Three questions that make testimonials do real sales work

Executive overview

Most small business owners either skip asking for testimonials or ask vague questions like "how did I do?" — which produces feel-good text that fails to convert. Priya Nimalak's RHS framework reframes testimonials as business assets hired to do a specific job: remove resistance, build authority, and create relatability. Each question in a testimonial form must be chosen deliberately so the resulting copy speaks directly to a prospect's doubts. Asking the right three questions transforms a testimonial from a compliment into a conversion tool.

The RHS framework: results, hesitations, stories

  • Ask "what specific results did you see?" to extract numbers, outcomes, and concrete wins prospects find credible.
  • Ask "what hesitations did you have and how did you overcome them?" so the testimonial pre-answers objections in the reader's own head.
  • Ask "what was going on in your life before you worked with us?" to paint a before-picture that creates emotional relatability.
  • The goal of every testimonial is to help a future prospect make a confident decision — not just to document satisfaction.
  • Vague questions produce vague answers; specific question framing trains customers to be specific in return.

Why the hesitation question is the most powerful

  • Prospects reading a testimonial often have a silent objection (e.g., "this is too expensive") — a hesitation question turns a past customer into the one who answers it.
  • Example: a client saying "my only hesitation was price, but I invested and saw X result" does more objection-handling than any sales copy.
  • This question is especially effective because it surfaces and neutralises the exact friction that blocks a buying decision.

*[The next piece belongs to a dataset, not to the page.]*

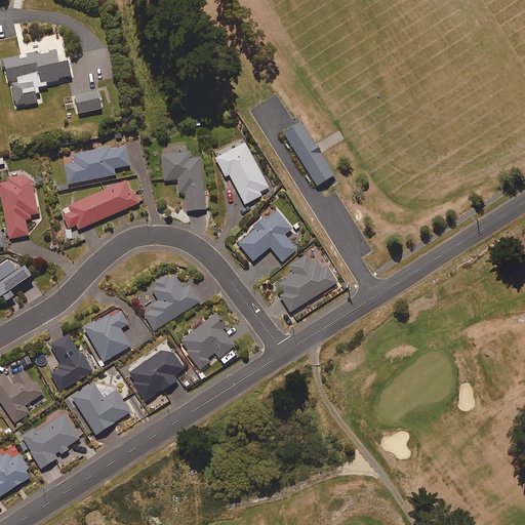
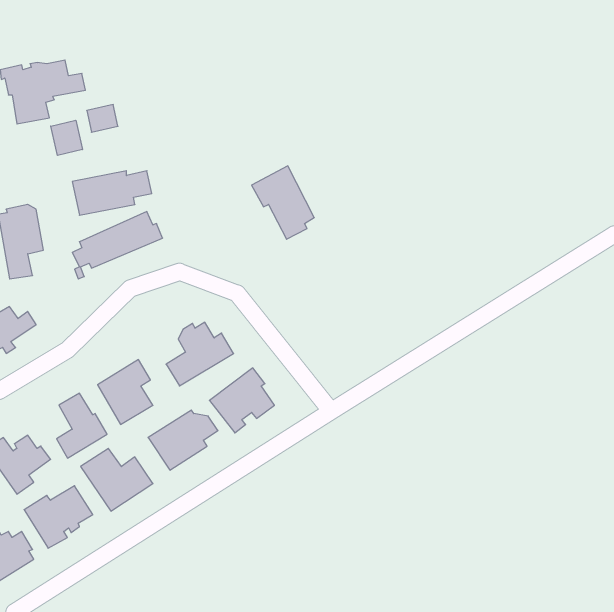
building: none -> [51,120,82,155]
building: [282,119,333,184] -> none
building: [161,151,205,211] -> none
building: [238,210,296,261] -> none
building: [272,255,336,312] -> none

Optional bonus questions to add depth

  • "What was the best part of working together?" surfaces client experience details (e.g., meeting deadlines, communication quality) that add weight to the outcomes section.
  • "What was refreshingly different from your past experience?" is particularly useful for courses and coaching, where buyers carry baggage from previous disappointments.
  • Answers to these bonus questions can be woven into the testimonial to overcome the objection "I've tried something like this before and it didn't work."
  • Only include bonus questions if customers are likely to have time; keep the core form to the essential three.

Putting it into practice

  • Collecting testimonials is not optional — every business should have a structured process in place.
  • Build a simple form with the three core RHS questions as the minimum viable version.
  • Treat the testimonial-gathering workflow as a repeatable business asset, not a one-off awkward request.
  • Once collected, testimonials can be used across sales pages, proposals, and marketing materials to reduce buyer friction at every stage.